> _REQUIREMENT_: Print all entries precisely as they are written.
***** PROVIDED INFORMATION
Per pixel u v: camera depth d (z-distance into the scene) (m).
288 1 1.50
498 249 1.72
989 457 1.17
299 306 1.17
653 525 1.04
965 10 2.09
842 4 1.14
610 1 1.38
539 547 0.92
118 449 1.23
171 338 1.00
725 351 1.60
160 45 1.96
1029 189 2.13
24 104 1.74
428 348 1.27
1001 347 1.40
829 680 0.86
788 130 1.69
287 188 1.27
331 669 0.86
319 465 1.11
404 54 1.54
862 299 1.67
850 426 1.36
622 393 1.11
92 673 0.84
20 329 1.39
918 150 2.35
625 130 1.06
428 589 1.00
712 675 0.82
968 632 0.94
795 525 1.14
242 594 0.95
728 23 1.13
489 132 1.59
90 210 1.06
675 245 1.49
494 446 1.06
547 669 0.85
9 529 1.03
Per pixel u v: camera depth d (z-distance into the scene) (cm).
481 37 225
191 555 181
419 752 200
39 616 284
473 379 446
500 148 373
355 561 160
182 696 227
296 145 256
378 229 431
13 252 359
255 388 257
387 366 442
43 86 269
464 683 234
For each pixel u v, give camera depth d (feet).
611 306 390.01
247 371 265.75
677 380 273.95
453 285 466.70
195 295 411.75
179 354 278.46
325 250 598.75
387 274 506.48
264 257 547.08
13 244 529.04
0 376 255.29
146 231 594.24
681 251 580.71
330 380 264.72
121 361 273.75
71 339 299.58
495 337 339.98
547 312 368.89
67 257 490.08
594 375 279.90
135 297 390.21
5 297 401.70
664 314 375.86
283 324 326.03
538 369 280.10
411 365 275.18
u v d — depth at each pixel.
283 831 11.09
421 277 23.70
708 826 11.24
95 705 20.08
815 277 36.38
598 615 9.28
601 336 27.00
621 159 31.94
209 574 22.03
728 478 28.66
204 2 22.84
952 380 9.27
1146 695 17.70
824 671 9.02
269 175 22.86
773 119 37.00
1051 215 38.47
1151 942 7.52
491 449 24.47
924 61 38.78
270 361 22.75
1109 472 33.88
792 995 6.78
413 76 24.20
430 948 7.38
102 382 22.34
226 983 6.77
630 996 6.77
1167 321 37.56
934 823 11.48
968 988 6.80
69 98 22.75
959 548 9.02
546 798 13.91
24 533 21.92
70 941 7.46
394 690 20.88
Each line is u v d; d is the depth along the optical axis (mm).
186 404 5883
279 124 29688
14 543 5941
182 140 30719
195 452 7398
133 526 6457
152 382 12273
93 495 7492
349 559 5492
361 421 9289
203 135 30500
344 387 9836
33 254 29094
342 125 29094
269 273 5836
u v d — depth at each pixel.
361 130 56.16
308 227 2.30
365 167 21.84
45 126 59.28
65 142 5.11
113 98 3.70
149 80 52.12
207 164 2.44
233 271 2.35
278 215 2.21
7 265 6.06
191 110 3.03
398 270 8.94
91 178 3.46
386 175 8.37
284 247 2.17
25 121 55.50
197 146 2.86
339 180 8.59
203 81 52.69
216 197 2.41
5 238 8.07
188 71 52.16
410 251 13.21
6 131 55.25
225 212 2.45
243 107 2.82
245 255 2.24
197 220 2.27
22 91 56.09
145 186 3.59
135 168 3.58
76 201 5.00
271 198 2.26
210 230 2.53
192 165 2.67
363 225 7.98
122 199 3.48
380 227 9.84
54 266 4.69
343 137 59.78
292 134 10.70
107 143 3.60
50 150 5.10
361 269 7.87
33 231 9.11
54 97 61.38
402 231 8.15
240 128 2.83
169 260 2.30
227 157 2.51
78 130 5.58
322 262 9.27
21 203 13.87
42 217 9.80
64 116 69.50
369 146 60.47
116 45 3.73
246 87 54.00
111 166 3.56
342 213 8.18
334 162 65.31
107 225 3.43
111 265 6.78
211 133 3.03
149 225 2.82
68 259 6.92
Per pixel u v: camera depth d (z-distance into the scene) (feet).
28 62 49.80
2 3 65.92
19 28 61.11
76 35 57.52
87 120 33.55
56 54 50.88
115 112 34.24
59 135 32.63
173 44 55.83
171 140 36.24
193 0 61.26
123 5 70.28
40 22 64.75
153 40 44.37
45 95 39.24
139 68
**********
> _PROBLEM SOLUTION_:
Per pixel u v: camera depth d (z-distance into the scene) (m).
288 1 1.50
498 249 1.72
989 457 1.17
299 306 1.17
653 525 1.04
965 10 2.09
842 4 1.14
610 1 1.38
539 547 0.92
118 449 1.23
171 338 1.00
725 351 1.60
160 45 1.96
1029 189 2.13
24 104 1.74
428 348 1.27
1001 347 1.40
829 680 0.86
788 130 1.69
287 188 1.27
331 669 0.86
319 465 1.11
404 54 1.54
862 299 1.67
850 426 1.36
622 393 1.11
92 673 0.84
20 329 1.39
918 150 2.35
625 130 1.06
428 589 1.00
712 675 0.82
968 632 0.94
795 525 1.14
242 594 0.95
728 23 1.13
489 132 1.59
90 210 1.06
675 245 1.49
494 446 1.06
547 669 0.85
9 529 1.03
Per pixel u v: camera depth d (z-distance into the scene) (cm).
481 37 225
191 555 181
419 752 200
39 616 284
473 379 446
500 148 373
355 561 160
182 696 227
296 145 256
378 229 431
13 252 359
255 388 257
387 366 442
43 86 269
464 683 234
For each pixel u v, give camera depth d (feet).
611 306 390.01
247 371 265.75
677 380 273.95
453 285 466.70
195 295 411.75
179 354 278.46
325 250 598.75
387 274 506.48
264 257 547.08
13 244 529.04
0 376 255.29
146 231 594.24
681 251 580.71
330 380 264.72
121 361 273.75
71 339 299.58
495 337 339.98
547 312 368.89
67 257 490.08
594 375 279.90
135 297 390.21
5 297 401.70
664 314 375.86
283 324 326.03
538 369 280.10
411 365 275.18
u v d — depth at each pixel.
283 831 11.09
421 277 23.70
708 826 11.24
95 705 20.08
815 277 36.38
598 615 9.28
601 336 27.00
621 159 31.94
209 574 22.03
728 478 28.66
204 2 22.84
952 380 9.27
1146 695 17.70
824 671 9.02
269 175 22.86
773 119 37.00
1051 215 38.47
1151 942 7.52
491 449 24.47
924 61 38.78
270 361 22.75
1109 472 33.88
792 995 6.78
413 76 24.20
430 948 7.38
102 382 22.34
226 983 6.77
630 996 6.77
1167 321 37.56
934 823 11.48
968 988 6.80
69 98 22.75
959 548 9.02
546 798 13.91
24 533 21.92
70 941 7.46
394 690 20.88
Each line is u v d; d is the depth along the optical axis (mm).
186 404 5883
279 124 29688
14 543 5941
182 140 30719
195 452 7398
133 526 6457
152 382 12273
93 495 7492
349 559 5492
361 421 9289
203 135 30500
344 387 9836
33 254 29094
342 125 29094
269 273 5836
u v d — depth at each pixel.
361 130 56.16
308 227 2.30
365 167 21.84
45 126 59.28
65 142 5.11
113 98 3.70
149 80 52.12
207 164 2.44
233 271 2.35
278 215 2.21
7 265 6.06
191 110 3.03
398 270 8.94
91 178 3.46
386 175 8.37
284 247 2.17
25 121 55.50
197 146 2.86
339 180 8.59
203 81 52.69
216 197 2.41
5 238 8.07
188 71 52.16
410 251 13.21
6 131 55.25
225 212 2.45
243 107 2.82
245 255 2.24
197 220 2.27
22 91 56.09
145 186 3.59
135 168 3.58
76 201 5.00
271 198 2.26
210 230 2.53
192 165 2.67
363 225 7.98
122 199 3.48
380 227 9.84
54 266 4.69
343 137 59.78
292 134 10.70
107 143 3.60
50 150 5.10
361 269 7.87
33 231 9.11
54 97 61.38
402 231 8.15
240 128 2.83
169 260 2.30
227 157 2.51
78 130 5.58
322 262 9.27
21 203 13.87
42 217 9.80
64 116 69.50
369 146 60.47
116 45 3.73
246 87 54.00
111 166 3.56
342 213 8.18
334 162 65.31
107 225 3.43
111 265 6.78
211 133 3.03
149 225 2.82
68 259 6.92
Per pixel u v: camera depth d (z-distance into the scene) (feet).
28 62 49.80
2 3 65.92
19 28 61.11
76 35 57.52
87 120 33.55
56 54 50.88
115 112 34.24
59 135 32.63
173 44 55.83
171 140 36.24
193 0 61.26
123 5 70.28
40 22 64.75
153 40 44.37
45 95 39.24
139 68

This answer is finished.